[Document section]
####

Local approximation of a bivariate polynomial expression using linear regression¶
Given two features, extract y (the label), perform linear regression. Coming from the single feature model, 2 features is adding some complexity not only on the maths, but also on the display through charts.
Learning goals:¶
- Analiticaly solve the linear regression and implement it with simple "raw" Python
- Use powers of the features to increase the model capacity
- Use some off the shelve methods of Numpy
- Switch to iterative methods with gradient descent (GD) and stochastic gradient descent (SGD)
- SGD with powers of the features
- Add L2 regularizer to the SGD with powers to improve convergence and fit
import numpy as np
from numpy import random
import matplotlib.pyplot as plt
from sklearn import metrics
from sklearn.preprocessing import normalize as skNormalize
import pandas
In 2D, it would require many points to uniformly cover the x plan
It is then prefered to draw x points from a 2D uniform distribution
Ploting y as function of $x_0, x_1$ is then more challenging as $x_0$ and $x_1$ are not continuous monotonic vectors
# f(x) as a bivariate polynom
fPoly = np.array([[-0.002, 0], [-0.06, 0.1], [0.2, 0], [1, 0]])

####

[Supplied records]
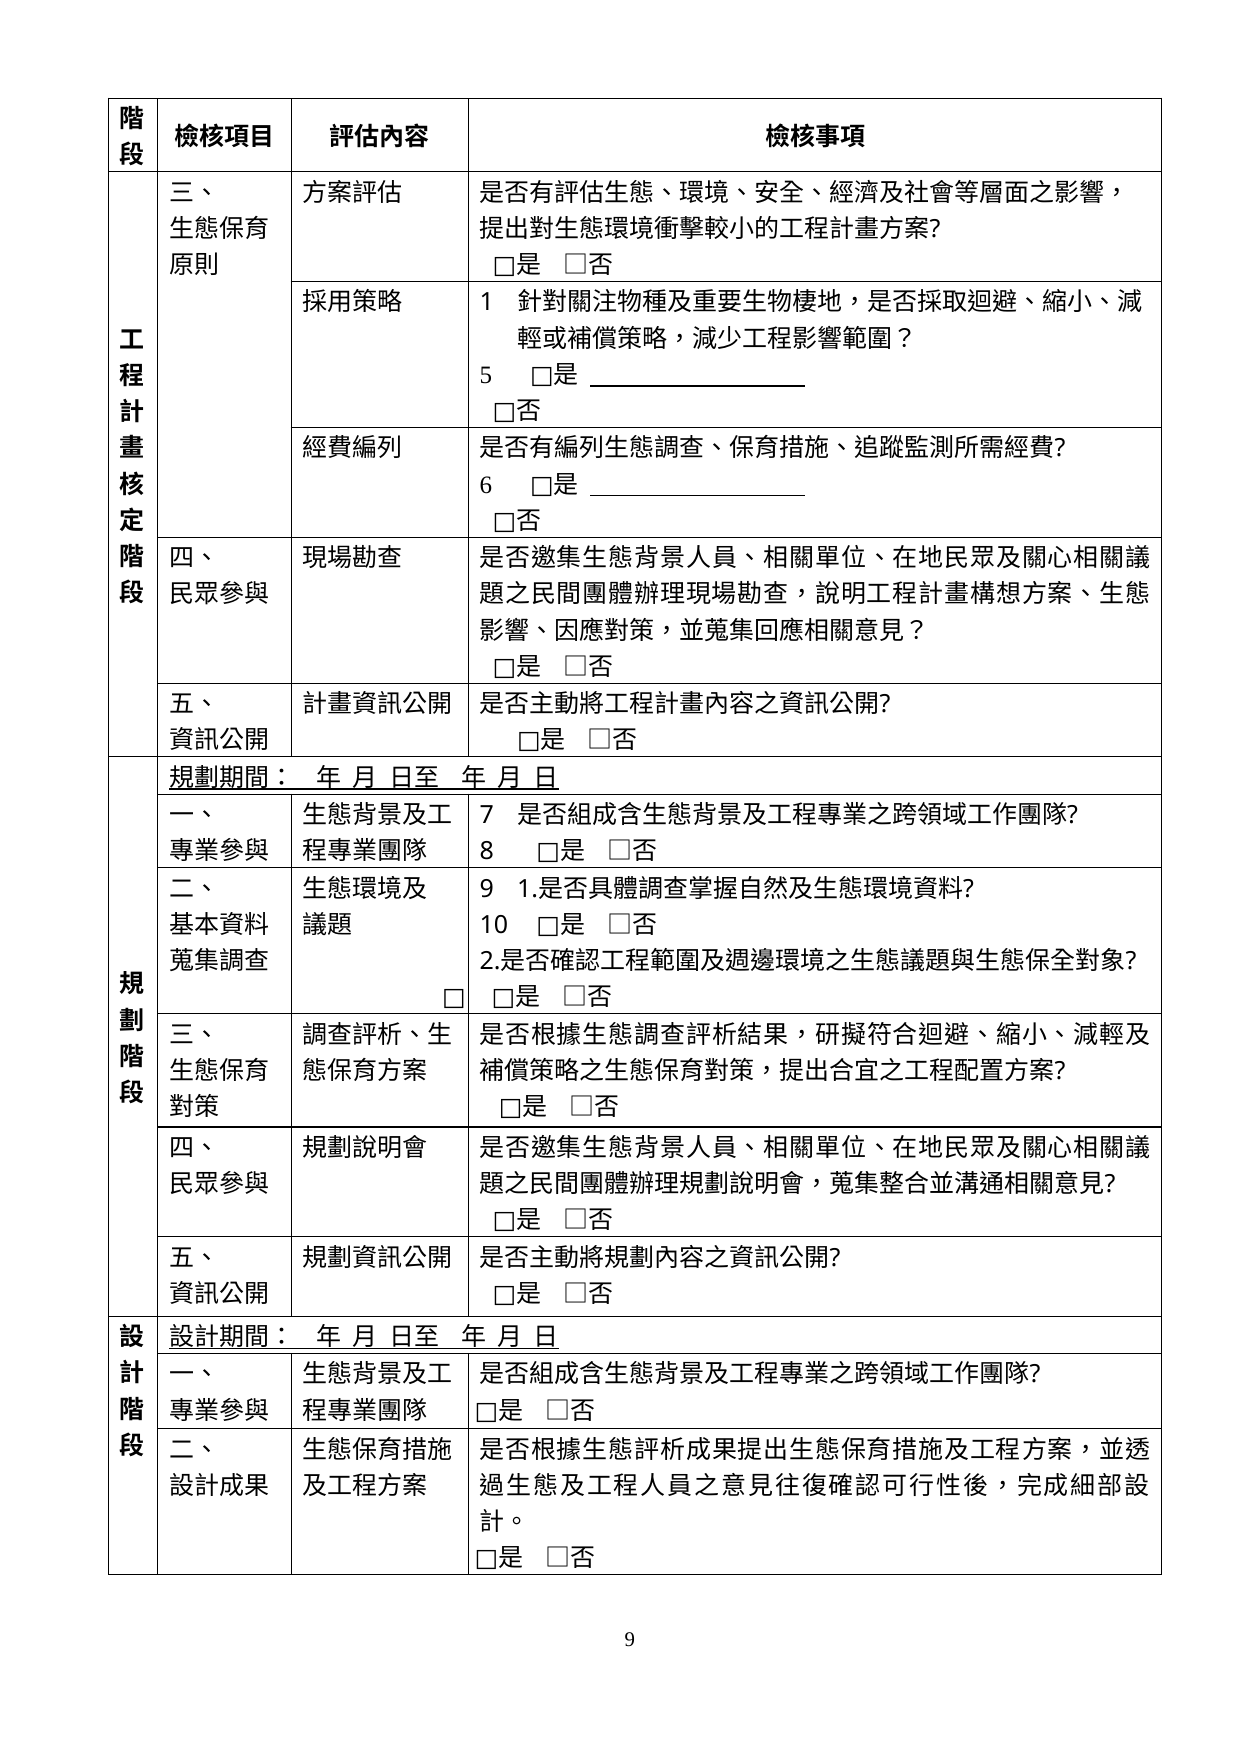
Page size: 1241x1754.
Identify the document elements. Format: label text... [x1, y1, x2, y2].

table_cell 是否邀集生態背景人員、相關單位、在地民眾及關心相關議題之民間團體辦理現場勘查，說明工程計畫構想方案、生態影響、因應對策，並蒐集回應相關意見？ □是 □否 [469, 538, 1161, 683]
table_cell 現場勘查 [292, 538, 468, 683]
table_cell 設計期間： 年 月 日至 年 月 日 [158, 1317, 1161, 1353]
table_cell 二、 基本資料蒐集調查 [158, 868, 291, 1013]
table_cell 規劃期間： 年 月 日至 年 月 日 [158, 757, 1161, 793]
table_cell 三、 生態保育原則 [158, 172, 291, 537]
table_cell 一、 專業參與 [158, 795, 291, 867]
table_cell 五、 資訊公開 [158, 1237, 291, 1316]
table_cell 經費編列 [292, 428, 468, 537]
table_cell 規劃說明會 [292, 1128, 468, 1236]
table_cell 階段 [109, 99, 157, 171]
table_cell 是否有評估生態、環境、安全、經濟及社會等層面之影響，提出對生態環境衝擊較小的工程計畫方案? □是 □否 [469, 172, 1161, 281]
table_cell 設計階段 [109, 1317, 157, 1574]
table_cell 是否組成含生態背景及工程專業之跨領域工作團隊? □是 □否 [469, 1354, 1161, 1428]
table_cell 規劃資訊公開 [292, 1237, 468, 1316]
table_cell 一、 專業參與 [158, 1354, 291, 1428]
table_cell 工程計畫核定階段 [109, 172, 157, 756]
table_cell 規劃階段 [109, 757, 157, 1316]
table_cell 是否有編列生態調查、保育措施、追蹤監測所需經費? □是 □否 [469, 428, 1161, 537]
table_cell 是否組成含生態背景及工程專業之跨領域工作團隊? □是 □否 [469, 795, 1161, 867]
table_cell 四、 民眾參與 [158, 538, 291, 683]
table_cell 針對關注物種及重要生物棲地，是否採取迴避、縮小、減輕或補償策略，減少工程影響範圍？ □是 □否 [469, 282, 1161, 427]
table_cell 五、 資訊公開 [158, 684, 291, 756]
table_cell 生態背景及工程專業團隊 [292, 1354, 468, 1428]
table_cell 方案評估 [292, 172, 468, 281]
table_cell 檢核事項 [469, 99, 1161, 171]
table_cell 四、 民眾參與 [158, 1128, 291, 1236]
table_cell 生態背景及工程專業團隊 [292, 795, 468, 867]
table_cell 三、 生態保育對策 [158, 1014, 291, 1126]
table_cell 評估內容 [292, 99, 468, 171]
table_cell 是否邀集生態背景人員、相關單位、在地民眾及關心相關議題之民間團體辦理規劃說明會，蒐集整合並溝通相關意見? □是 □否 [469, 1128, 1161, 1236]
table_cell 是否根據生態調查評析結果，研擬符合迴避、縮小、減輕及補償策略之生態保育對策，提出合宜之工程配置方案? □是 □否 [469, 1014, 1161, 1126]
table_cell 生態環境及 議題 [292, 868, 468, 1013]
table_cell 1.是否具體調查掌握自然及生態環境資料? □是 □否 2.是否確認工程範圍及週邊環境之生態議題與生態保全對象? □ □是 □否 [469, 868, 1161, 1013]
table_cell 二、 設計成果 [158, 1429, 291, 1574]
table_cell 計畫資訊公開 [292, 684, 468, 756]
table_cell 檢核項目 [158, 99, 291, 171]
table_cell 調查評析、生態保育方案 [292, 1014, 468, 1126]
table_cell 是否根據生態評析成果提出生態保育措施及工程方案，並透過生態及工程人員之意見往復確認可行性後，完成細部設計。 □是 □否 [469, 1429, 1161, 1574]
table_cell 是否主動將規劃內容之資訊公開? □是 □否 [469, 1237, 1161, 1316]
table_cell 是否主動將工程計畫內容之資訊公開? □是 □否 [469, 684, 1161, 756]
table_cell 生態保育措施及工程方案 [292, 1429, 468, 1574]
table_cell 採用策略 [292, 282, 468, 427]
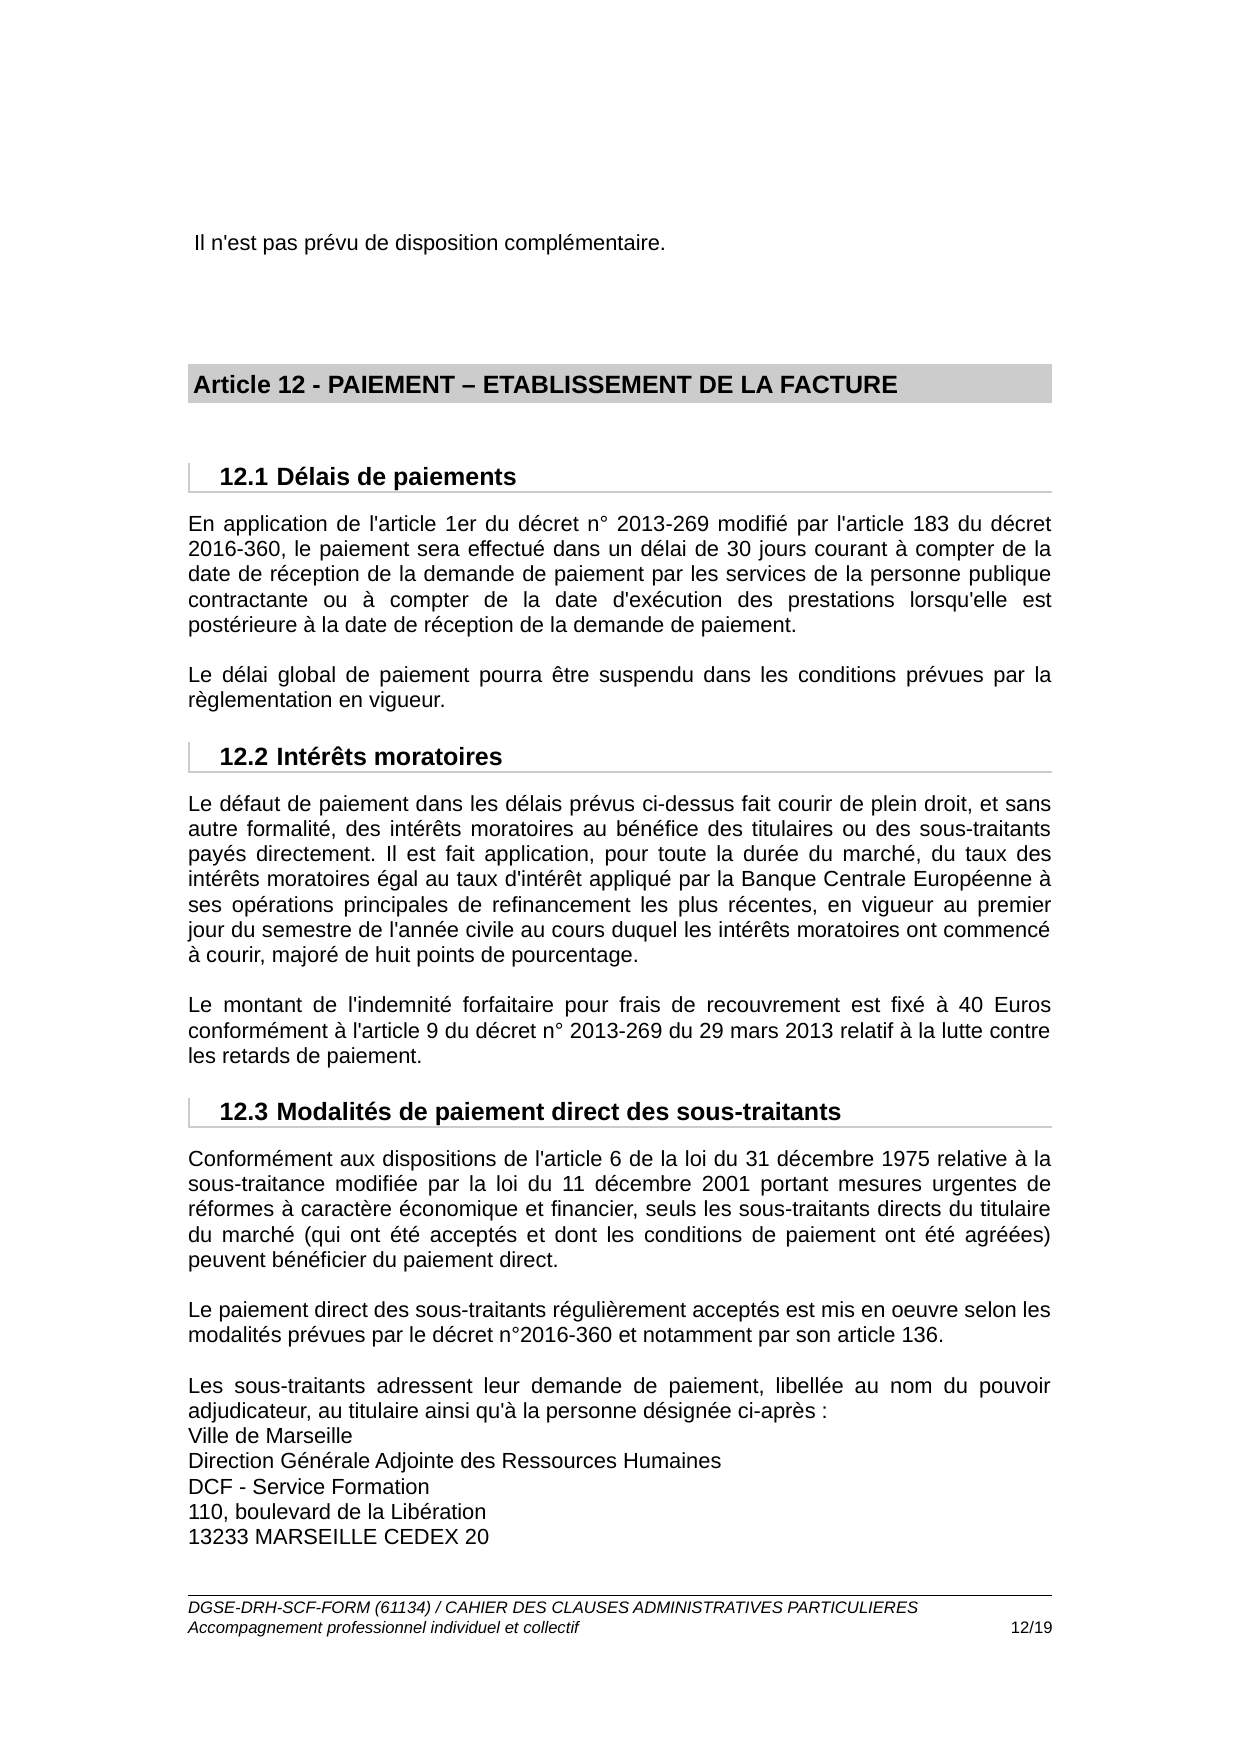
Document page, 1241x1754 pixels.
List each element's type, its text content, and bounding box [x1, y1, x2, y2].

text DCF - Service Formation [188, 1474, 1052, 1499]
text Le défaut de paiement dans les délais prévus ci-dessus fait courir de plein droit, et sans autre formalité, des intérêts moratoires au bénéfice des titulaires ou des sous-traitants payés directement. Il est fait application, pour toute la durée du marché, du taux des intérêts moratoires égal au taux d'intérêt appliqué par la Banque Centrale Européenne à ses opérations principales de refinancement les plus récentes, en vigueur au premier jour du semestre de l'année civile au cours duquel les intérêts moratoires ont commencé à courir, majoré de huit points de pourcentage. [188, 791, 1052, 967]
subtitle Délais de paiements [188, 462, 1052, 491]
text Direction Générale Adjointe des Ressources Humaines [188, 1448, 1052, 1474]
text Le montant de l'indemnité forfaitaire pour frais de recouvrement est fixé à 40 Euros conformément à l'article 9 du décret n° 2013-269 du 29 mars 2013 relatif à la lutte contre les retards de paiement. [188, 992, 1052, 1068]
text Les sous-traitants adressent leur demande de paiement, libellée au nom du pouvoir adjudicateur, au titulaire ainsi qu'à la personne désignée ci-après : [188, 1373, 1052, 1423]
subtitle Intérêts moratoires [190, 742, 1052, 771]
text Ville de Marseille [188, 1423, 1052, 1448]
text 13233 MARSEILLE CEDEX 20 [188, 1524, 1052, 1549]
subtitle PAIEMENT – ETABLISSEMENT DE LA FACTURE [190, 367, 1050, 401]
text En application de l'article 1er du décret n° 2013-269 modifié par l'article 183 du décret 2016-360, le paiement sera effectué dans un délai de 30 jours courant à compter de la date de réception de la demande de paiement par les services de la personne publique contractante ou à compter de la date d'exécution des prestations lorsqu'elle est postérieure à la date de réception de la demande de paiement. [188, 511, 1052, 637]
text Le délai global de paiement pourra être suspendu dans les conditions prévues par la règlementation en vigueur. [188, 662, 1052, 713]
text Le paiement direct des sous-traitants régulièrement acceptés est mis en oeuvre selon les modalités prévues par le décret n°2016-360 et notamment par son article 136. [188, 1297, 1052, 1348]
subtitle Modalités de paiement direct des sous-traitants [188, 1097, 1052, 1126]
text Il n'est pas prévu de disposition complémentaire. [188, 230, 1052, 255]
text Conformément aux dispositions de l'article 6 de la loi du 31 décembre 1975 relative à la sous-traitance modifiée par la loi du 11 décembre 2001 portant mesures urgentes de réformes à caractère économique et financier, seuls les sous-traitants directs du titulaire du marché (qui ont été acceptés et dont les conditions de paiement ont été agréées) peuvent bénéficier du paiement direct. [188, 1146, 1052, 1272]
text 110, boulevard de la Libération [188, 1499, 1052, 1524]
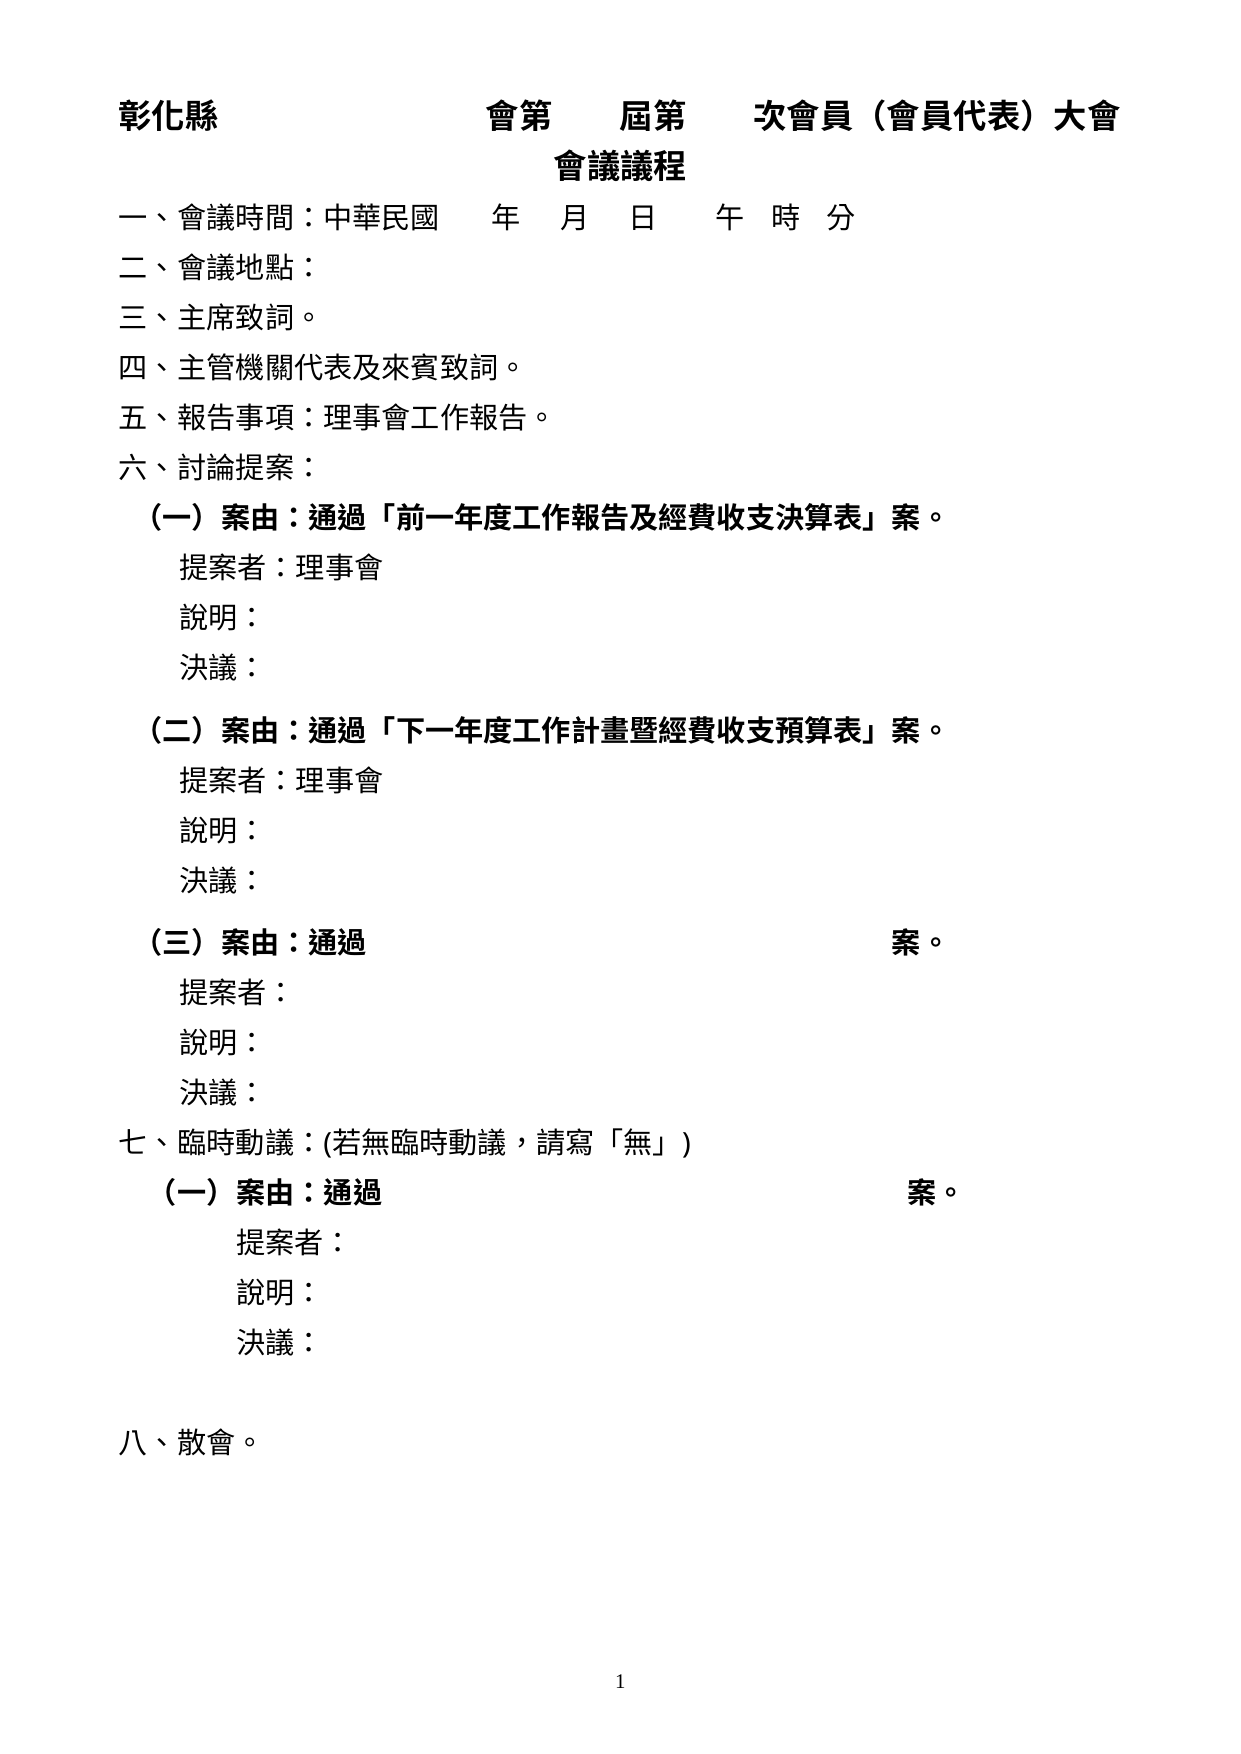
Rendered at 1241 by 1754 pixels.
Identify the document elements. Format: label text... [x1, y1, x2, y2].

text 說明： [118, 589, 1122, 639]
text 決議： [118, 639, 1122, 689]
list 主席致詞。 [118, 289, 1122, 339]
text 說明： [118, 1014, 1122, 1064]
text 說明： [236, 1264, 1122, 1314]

####

[What this task involves] Could you rewrite the regression page from "Learning goals:¶" to "gradient descent (SGD)", putting "model flexibility" in place of "model capacity"? The material comes from a different source than the regression page.

[Result of the task]
Learning goals:¶
- Analiticaly solve the linear regression and implement it with simple "raw" Python
- Use powers of the features to increase the model flexibility
- Use some off the shelve methods of Numpy
- Switch to iterative methods with gradient descent (GD) and stochastic gradient descent (SGD)